Yes, if you select the "Smart TV" activity, it assumes you want to use the smart apps from your TV, so it makes sense that it defaults the numbers to TV. Essentially, it's not a good default profile for the TiVo.
I think if you switch to "Watch TV" you'll be fine.

CFC


----------



## tomhorsley (Jul 22, 2010)

I have mega problems with the harmony setup software (My Harmony Elite), but that wasn't one of them. One of my issues was the insistence on putting the TiVo in standby all the time when I leave the watch TV activity. Are you sure you told it that you'd be changing channels with the TiVo? I seem to recall it asking which device is used for what during the setup.


----------



## DatCFC (Nov 22, 2016)

tomhorsley said:


> I have mega problems with the harmony setup software (My Harmony Elite), but that wasn't one of them. One of my issues was the insistence on putting the TiVo in standby all the time when I leave the watch TV activity. Are you sure you told it that you'd be changing channels with the TiVo? I seem to recall it asking which device is used for what during the setup.


Not sure if you fixed your standby issue, but if not, you need to change the "power settings" within the device settings.

CFC


----------



## tomhorsley (Jul 22, 2010)

DatCFC said:


> Not sure if you fixed your standby issue, but if not, you need to change the "power settings" within the device settings.


Yep, I eventually got something to work, but it has become clear that the only absolutely certain way to get the Harmony to leave a device powered on is to learn phony incorrect IR commands for all the power buttons . That way when it tries to power it off, it can't do it. None of the power options actually mean what the description implies.


----------



## Rob Helmerichs (Oct 17, 2000)

tomhorsley said:


> Yep, I eventually got something to work, but it has become clear that the only absolutely certain way to get the Harmony to leave a device powered on is to learn phony incorrect IR commands for all the power buttons . That way when it tries to power it off, it can't do it. None of the power options actually mean what the description implies.


I just set TiVo to always on. That way, it never tries to turn it on or off.

For all other devices I use another setting. Can't remember the exact wording, but it leaves it on until you hit the Harmony off button, then it turns everything (except the TiVo) off. That has worked perfectly for me.


----------



## kpeters59 (Jun 19, 2007)

tomhorsley said:


> Yep, I eventually got something to work, but it has become clear that the only absolutely certain way to get the Harmony to leave a device powered on is to learn phony incorrect IR commands for all the power buttons . That way when it tries to power it off, it can't do it. None of the power options actually mean what the description implies.


I find that to not be accurate.

Either Go in to Power Options and tell the Harmony to leave the TiVo on 'Always' or change the Button to be one that doesn't turn it off.

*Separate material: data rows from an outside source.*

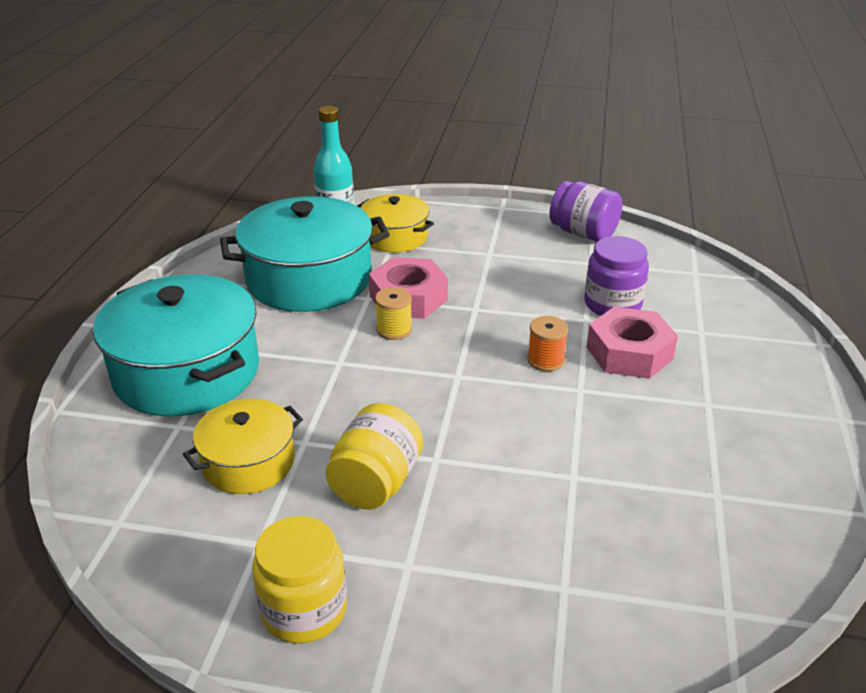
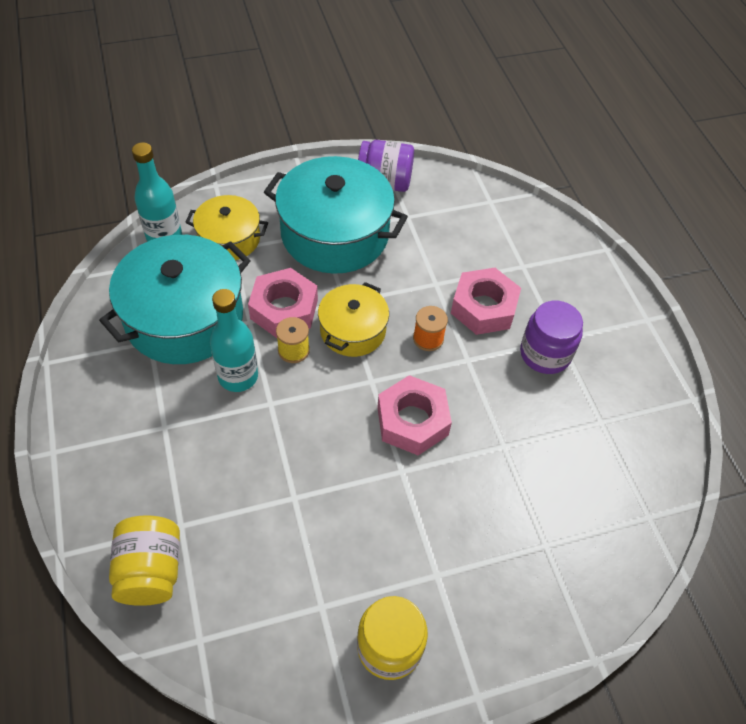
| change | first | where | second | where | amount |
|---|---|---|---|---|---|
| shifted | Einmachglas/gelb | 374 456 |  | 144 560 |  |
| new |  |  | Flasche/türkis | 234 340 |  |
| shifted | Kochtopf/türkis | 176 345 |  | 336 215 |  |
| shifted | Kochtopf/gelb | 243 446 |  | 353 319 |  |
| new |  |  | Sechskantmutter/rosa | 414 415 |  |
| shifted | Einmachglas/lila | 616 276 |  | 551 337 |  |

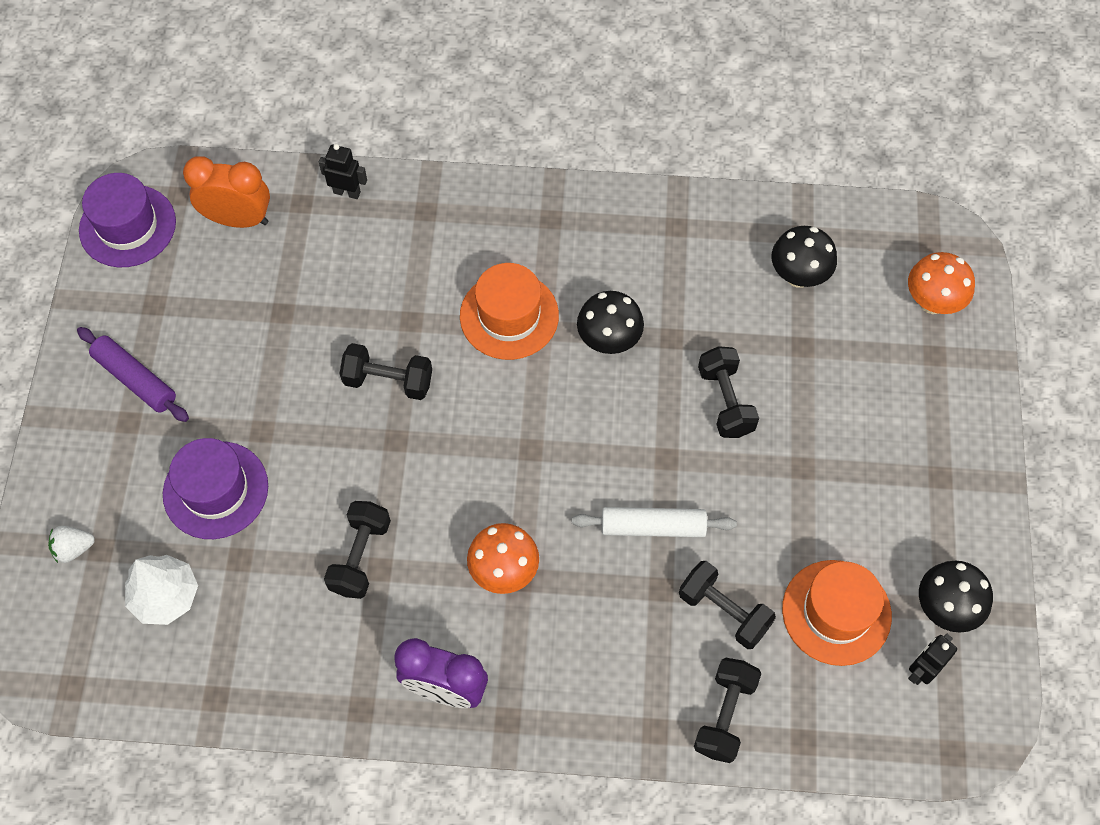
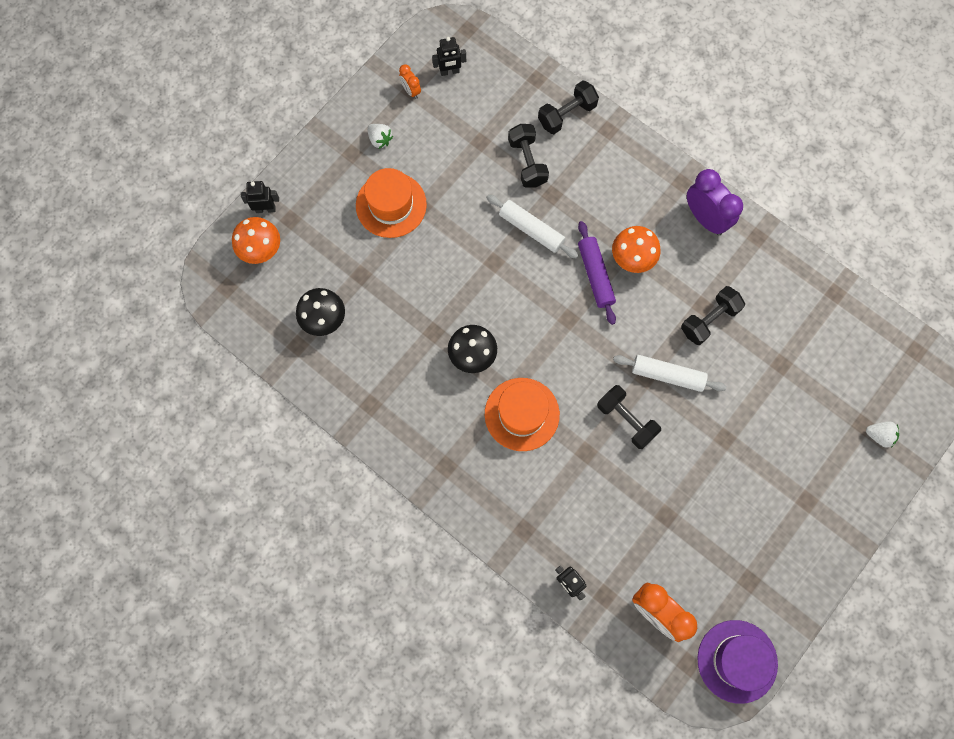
| change | first | where | second | where | amount |
|---|---|---|---|---|---|
| new |  |  | Roboter/schwarz | 260 197 |  |
| shifted | Hut/orange | 837 613 |  | 391 203 |  |
| new |  |  | Erdbeere/weiß | 380 136 |  |
| swapped | Pilz/schwarz | 956 597 | Wecker/orange | 410 81 |  |
| shifted | Nudelholz/lila | 133 374 |  | 597 273 |  |
| new |  |  | Nudelholz/weiß | 670 373 |  |
| gone | Baum/weiß | 161 590 |  |  |  |
| gone | Hut/lila | 215 488 |  |  |  |
| gone | Hantel/schwarz | 728 392 |  |  |  |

I've got nearly 300 Harmony Accounts on my Dealer Profile and never had the problem you're describing.

-KP

Edit: Also, make sure you've changed the Power Settings to use 'discrete' Power On and Power Off commands.


----------



## tomhorsley (Jul 22, 2010)

I used always on as well, but the harmony hub believes itself to be the single most important device in the universe. When it is powered on, it "just knows" every other device must currently be powered off, so if you have a device that only has a toggle control, it turns it off the first time you try to use an activity that uses the device. There is no power on earth, apparently, that can stop it from trying to control the power state even if you say "always on" or "there aren't any damn power buttons on my remote". It is a true tribute to logitech programmer stupidity.


----------



## kpeters59 (Jun 19, 2007)

Depe


Rob Helmerichs said:


> I just set TiVo to always on. That way, it never tries to turn it on or off.
> 
> For all other devices I use another setting. Can't remember the exact wording, but it leaves it on until you hit the Harmony off button, then it turns everything (except the TiVo) off. That has worked perfectly for me.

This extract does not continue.